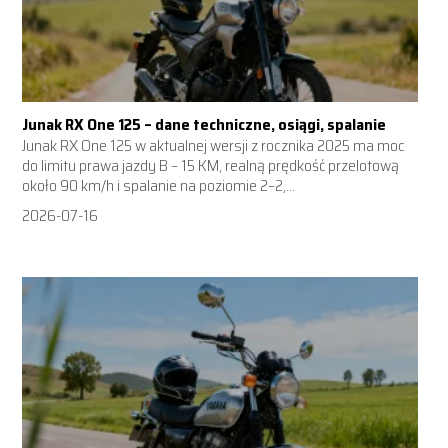
Junak RX One 125 – dane techniczne, osiągi, spalanie
Junak RX One 125 w aktualnej wersji z rocznika 2025 ma moc
do limitu prawa jazdy B – 15 KM, realną prędkość przelotową
około 90 km/h i spalanie na poziomie 2–2,...
2026-07-16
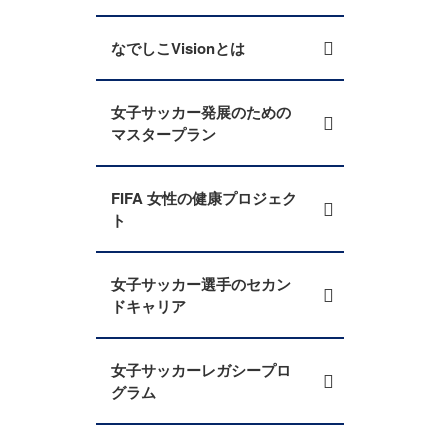
なでしこVisionとは
女子サッカー発展のための
マスタープラン
FIFA 女性の健康プロジェク
ト
女子サッカー選手のセカン
ドキャリア
女子サッカーレガシープロ
グラム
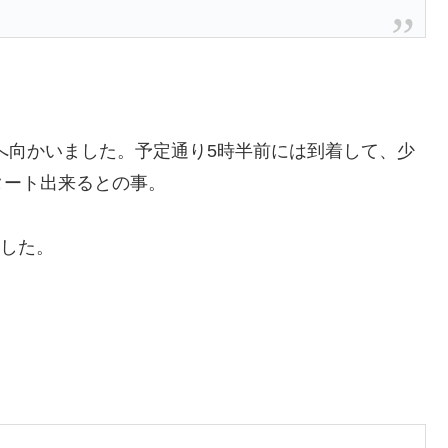
へ向かいました。予定通り5時半前には到着して、少
タート出来るとの事。
ました。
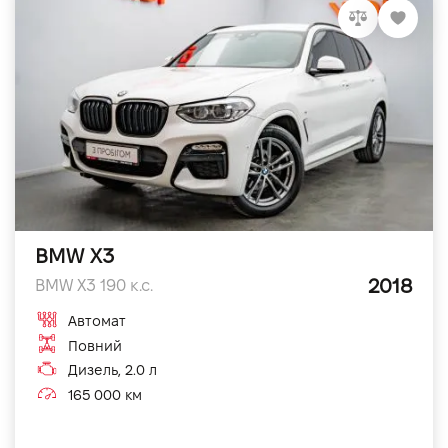
BMW X3
2018
BMW X3 190 к.с.
Автомат
Повний
Дизель, 2.0 л
165 000 км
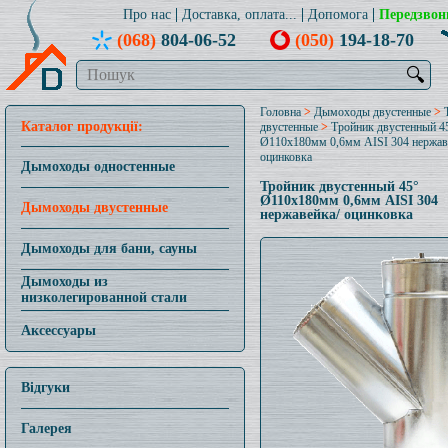
Про нас
Доставка, оплата...
Допомога
Передзвон
(068)
804-06-52
(050)
194-18-70
🔍
Головна
>
Дымоходы двустенные
>
Каталог продукції:
двустенные
>
Тройник двустенный 4
Ø110x180мм 0,6мм AISI 304 нержав
оцинковка
Дымоходы одностенные
Тройник двустенный 45°
Ø110x180мм 0,6мм AISI 304
Дымоходы двустенные
нержавейка/ оцинковка
Дымоходы для бани, сауны
Дымоходы из
низколегированной стали
Аксессуары
Відгуки
Галерея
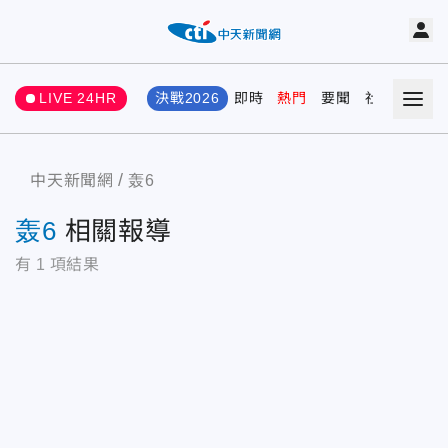
LIVE 24HR
決戰2026
即時
熱門
要聞
社會
娛樂
中天新聞網
轰6
轰6
相關報導
有
1
項結果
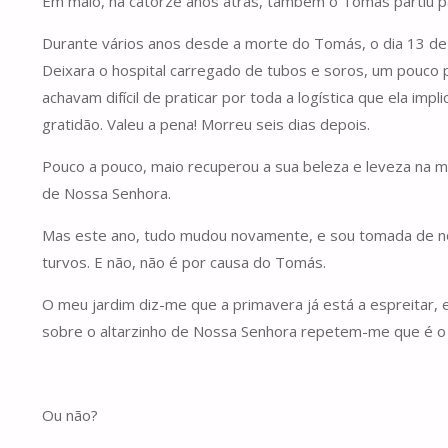
Em maio, há catorze anos atrás, também o Tomás partiu pa
Durante vários anos desde a morte do Tomás, o dia 13 de m
Deixara o hospital carregado de tubos e soros, um pouco
achavam difícil de praticar por toda a logística que ela im
gratidão. Valeu a pena! Morreu seis dias depois.
Pouco a pouco, maio recuperou a sua beleza e leveza na min
de Nossa Senhora.
Mas este ano, tudo mudou novamente, e sou tomada de no
turvos. E não, não é por causa do Tomás.
O meu jardim diz-me que a primavera já está a espreitar, 
sobre o altarzinho de Nossa Senhora repetem-me que é o m
Ou não?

● ● ● ● ● ● ●

From the first line to the last, repeat the records exactly and skip the pictures.

Junak RX One 125 – dane techniczne, osiągi, spalanie
Junak RX One 125 w aktualnej wersji z rocznika 2025 ma moc
do limitu prawa jazdy B – 15 KM, realną prędkość przelotową
około 90 km/h i spalanie na poziomie 2–2,...
2026-07-16
なでしこVisionとは
女子サッカー発展のための
マスタープラン
FIFA 女性の健康プロジェク
ト
女子サッカー選手のセカン
ドキャリア
女子サッカーレガシープロ
グラム
へ向かいました。予定通り5時半前には到着して、少
タート出来るとの事。
ました。
BMW X3
2018
BMW X3 190 к.с.
Автомат
Повний
Дизель, 2.0 л
165 000 км
Про нас
Доставка, оплата...
Допомога
Передзвон
(068)
804-06-52
(050)
194-18-70
🔍
Головна
>
Дымоходы двустенные
>
Каталог продукції:
двустенные
>
Тройник двустенный 4
Ø110x180мм 0,6мм AISI 304 нержав
оцинковка
Дымоходы одностенные
Тройник двустенный 45°
Ø110x180мм 0,6мм AISI 304
Дымоходы двустенные
нержавейка/ оцинковка
Дымоходы для бани, сауны
Дымоходы из
низколегированной стали
Аксессуары
Відгуки
Галерея
LIVE 24HR
決戰2026
即時
熱門
要聞
社會
娛樂
中天新聞網
轰6
轰6
相關報導
有
1
項結果
Em maio, há catorze anos atrás, também o Tomás partiu pa
Durante vários anos desde a morte do Tomás, o dia 13 de m
Deixara o hospital carregado de tubos e soros, um pouco
achavam difícil de praticar por toda a logística que ela im
gratidão. Valeu a pena! Morreu seis dias depois.
Pouco a pouco, maio recuperou a sua beleza e leveza na min
de Nossa Senhora.
Mas este ano, tudo mudou novamente, e sou tomada de no
turvos. E não, não é por causa do Tomás.
O meu jardim diz-me que a primavera já está a espreitar, 
sobre o altarzinho de Nossa Senhora repetem-me que é o m
Ou não?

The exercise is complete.